Two colleagues and I were invited to the launch event of a fascinating new research report last week – ‘Carbon Capital: Financing the low carbon economy’.

Written by an Accenture team with support from Barclays, the report authors have calculated a €2.9 trillion need for investment into buildings, energy and transport infrastructure between now and 2020, to prevent the EU missing its carbon reduction target.

The figure equals approximately 2 percent of Europe’s GDP and given the poor state of public finances, the source of €2.2 trillion of this investment need is currently unknown. Accenture’s MD of Sustainability labelled this the ‘Carbon Capital Chasm’.

Large financial institutions in Europe are clearly uncomfortably aware of the key role they need to play in helping to leverage finance into the low carbon technology (LCT) sector, which has fallen by around 75 percent since the global financial crisis.

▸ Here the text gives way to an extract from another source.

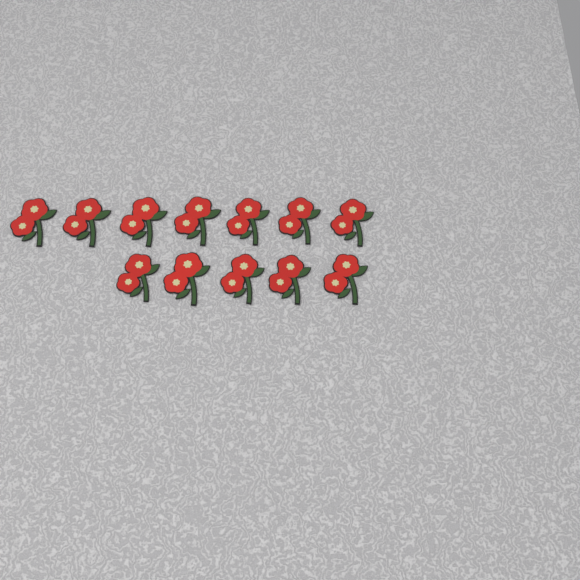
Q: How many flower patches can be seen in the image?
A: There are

The buildings sector will need over 25 percent of the total LCT investment, about €600 billion. The three LCT options proposed include the retrofit of existing commercial buildings, which requires the smallest amount of investment – €102 billion – but represents by far the greatest carbon emissions savings opportunity of the three (293 MT CO2e).

Virtually, all large renewables projects and the small-scale technology solutions involving many parties, need government policy backing either to ‘de-risk’ them or to scale them up sufficiently. Hence the importance of governmental ‘Green Deal’ type initiatives and tax breaks. The option of Green Bonds was also offered by the panel as a potential solution to accessing finance through securitizing debt.

As the event was appropriately hosted by the Science Museum, after the presentation, clutching our drinks and canapés we were able to explore their new Atmosphere gallery, with an amazingly interactive exhibition to help the public engage with climate change science.

As knotty and important as the financing problems might seem to us, the hard facts of the science puts them into perspective.